HTTPS keeps your ISP, your wifi hotspot, a dodgy router, or anything else from
injecting ads and tracking information into your pages

HTTPS ensures that the server and information the user is requesting actually
comes from you (and not a shady middleman who might give out bad information
or just annoy the user with a slightly broken setup)

HTTPS ensures that content isn't being blocked by a bad government actor based
on it's content

HTTPS keeps bad actors from injecting malware into your javascript, your
images, even downloaded executables (there is "one click" software out there
to inject malware into any .exe download it can find on the network in real
time)

HTTPS helps protect against "dragnet surveillance". That doesn't just include
bad governments, but also an ISP which might build a profile on you based on
your browsing habits.

HTTPS treats information as "secure by default". You won't always know what is
and isn't "private" to each person. "phrasegenerator.com" might just be a fun
game to you, but to someone else it might generate a phrase that could get
someone fired, or worse, based on the content of that phrase.

And using HTTPS everywhere means that it's harder to identify "secure"
information from "insecure" information.

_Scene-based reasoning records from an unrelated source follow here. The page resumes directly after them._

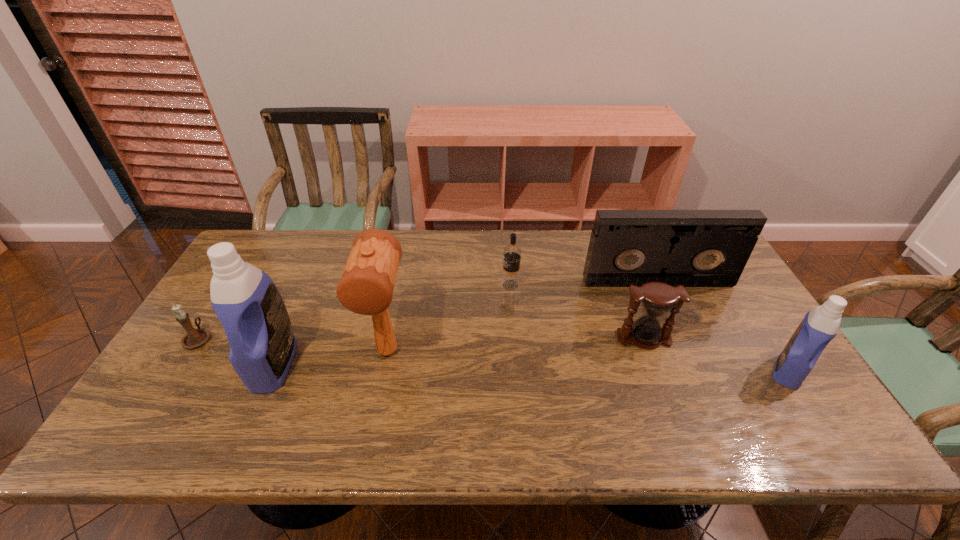
The image size is (960, 540). I want to click on vacant space located 0.100m on the left of the right detergent, so click(x=728, y=371).

I want to click on vacant space located on the back of the hourglass, so click(x=612, y=254).

What are the coordinates of `vacant space located 0.180m on the label of the fourth object from left to right` in the screenshot? It's located at (443, 285).

Where is `free space located on the label of the fourth object from left to right`? This screenshot has width=960, height=540. free space located on the label of the fourth object from left to right is located at coordinates (466, 285).

Find the location of a particular element. vacant space located 0.210m on the label of the fourth object from left to right is located at coordinates (433, 285).

At what (x,y) coordinates should I click in order to perform the action: click on free spot located on the front side of the videotape. Please return your answer as a coordinate pair (x, y). The image size is (960, 540). Looking at the image, I should click on (686, 345).

This screenshot has height=540, width=960. I want to click on free region located on the strike surface of the mallet, so click(377, 402).

Where is `free spot located 0.280m on the side of the shortest object with the handle`? Image resolution: width=960 pixels, height=540 pixels. free spot located 0.280m on the side of the shortest object with the handle is located at coordinates (246, 263).

Locate an element on the screen. The height and width of the screenshot is (540, 960). free space located on the side of the shortest object with the handle is located at coordinates (231, 285).

This screenshot has height=540, width=960. I want to click on vacant space located 0.120m on the side of the shortest object with the handle, so click(225, 296).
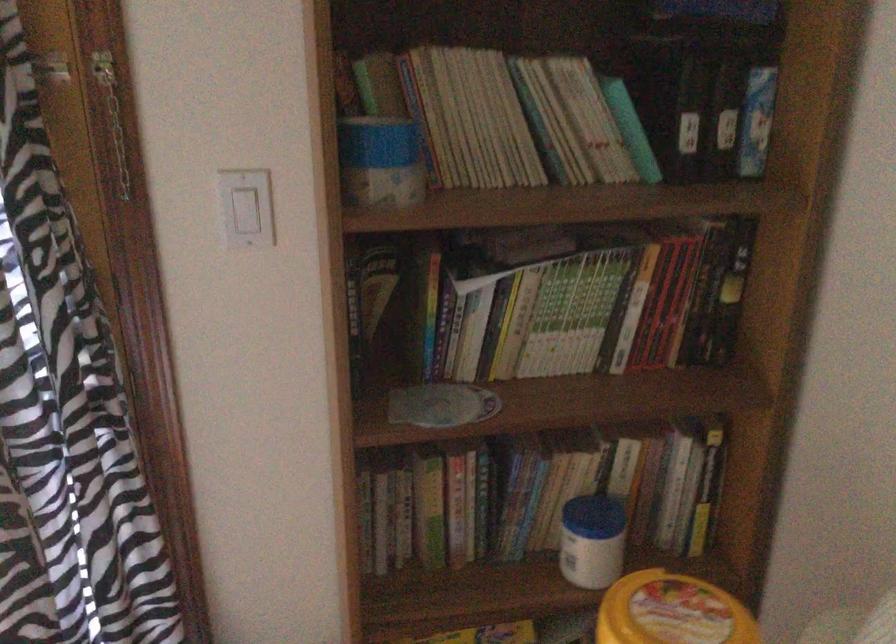
The width and height of the screenshot is (896, 644). I want to click on blue and white container, so click(591, 541).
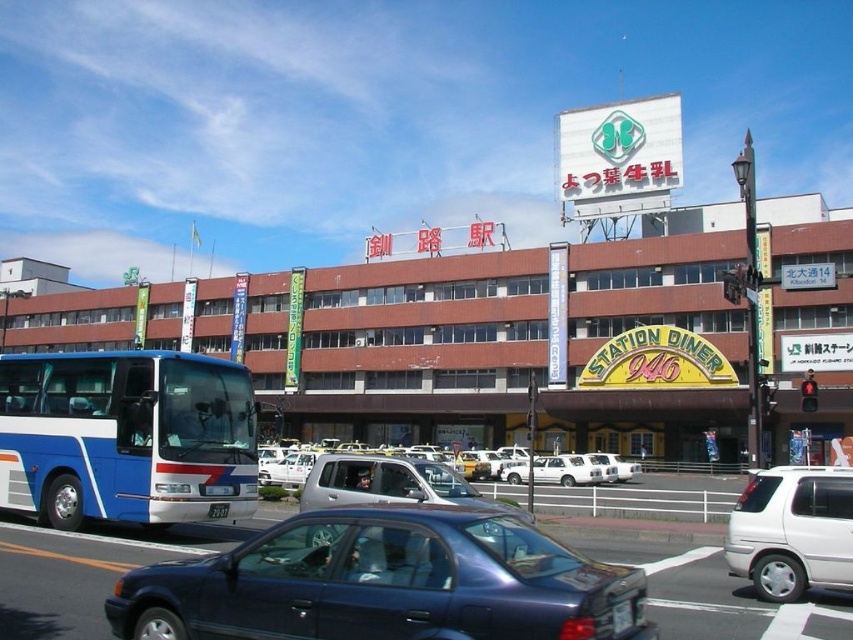
Consider the image. Who is higher up, metallic blue sedan at center or blue metallic bus at left?

Positioned higher is blue metallic bus at left.

Between point (506, 516) and point (161, 403), which one is positioned in front?

Point (506, 516) is more forward.

I want to click on metallic blue sedan at center, so click(x=381, y=582).

Can you confirm if blue metallic bus at left is smaller than white plastic license plate at center?

Incorrect, blue metallic bus at left is not smaller in size than white plastic license plate at center.

Is blue metallic bus at left wider than white plastic license plate at center?

Yes.

Who is more distant from viewer, (114, 381) or (207, 516)?

The point (114, 381) is more distant.

Find the location of `blue metallic bus at left`. blue metallic bus at left is located at coordinates (125, 436).

Can you confirm if white matte van at lower right is positioned above white plastic license plate at center?

No, white matte van at lower right is not above white plastic license plate at center.

Does point (785, 596) come farther from viewer compared to point (227, 508)?

No, (785, 596) is closer to viewer.

Where is `white matte van at lower right`? white matte van at lower right is located at coordinates (792, 531).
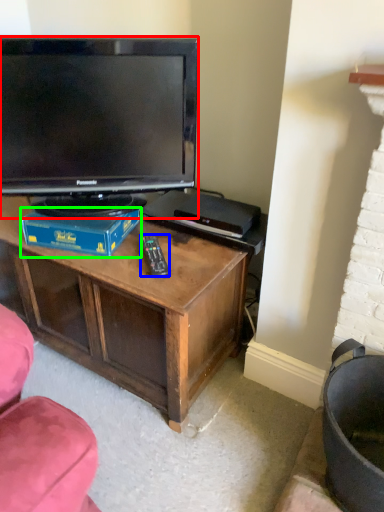
Question: Considering the real-world distances, which object is closest to television (highlighted by a red box)? remote (highlighted by a blue box) or book (highlighted by a green box).

Choices:
 (A) remote
 (B) book

Answer: (B)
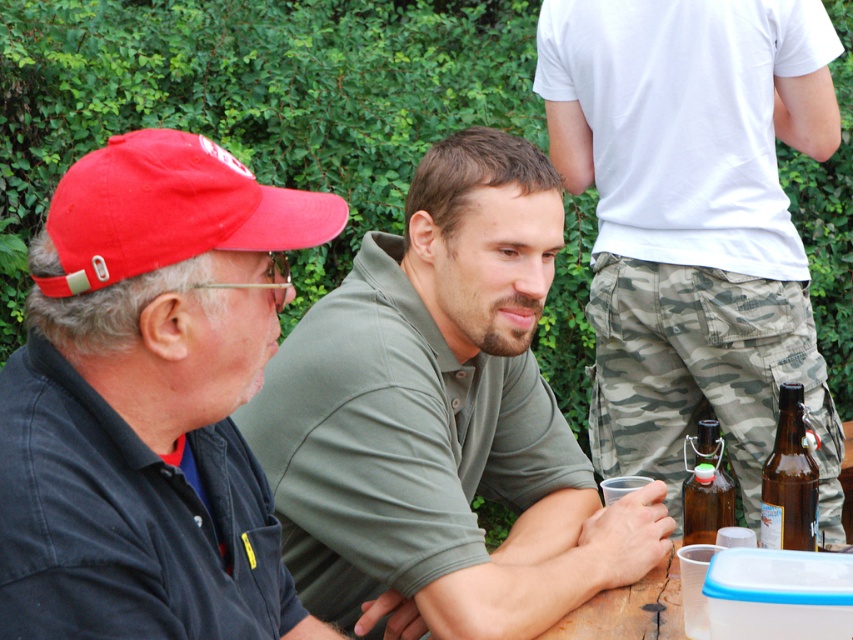
Question: Estimate the real-world distances between objects in this image. Which object is closer to the brown glass bottle at lower right?

Choices:
 (A) matte black shirt at left
 (B) camouflage pants at right
 (C) red fabric baseball cap at left
 (D) brown glass bottle at center

Answer: (D)

Question: Is green cotton shirt at center below matte black shirt at left?

Choices:
 (A) no
 (B) yes

Answer: (A)

Question: Is red fabric baseball cap at left closer to camera compared to brown glass bottle at center?

Choices:
 (A) no
 (B) yes

Answer: (B)

Question: In this image, where is camouflage pants at right located relative to red fabric baseball cap at left?

Choices:
 (A) left
 (B) right

Answer: (B)

Question: Which point appears farthest from the camera in this image?

Choices:
 (A) (286, 362)
 (B) (796, 508)

Answer: (A)

Question: Which point is closer to the camera?

Choices:
 (A) (215, 397)
 (B) (709, 472)

Answer: (A)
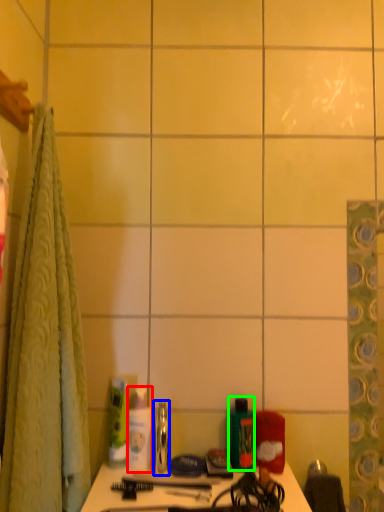
Question: Which object is the farthest from toiletry (highlighted by a red box)? Choose among these: mouthwash (highlighted by a blue box) or mouthwash (highlighted by a green box).

Choices:
 (A) mouthwash
 (B) mouthwash

Answer: (B)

Breaking one HTTPS connection one
time for one person and one server isn't "easy", but it's not impossible.
Breaking HTTPS for all connections to everyone every time for every server
becomes practically impossible.

The overhead is next to nothing, the complexity mostly abstracted away, and
with stuff like Let's Encrypt the "maintenance factor" is quickly getting
reduced to "fire and forget".

There's no excuse to not use HTTPS any more in my opinion.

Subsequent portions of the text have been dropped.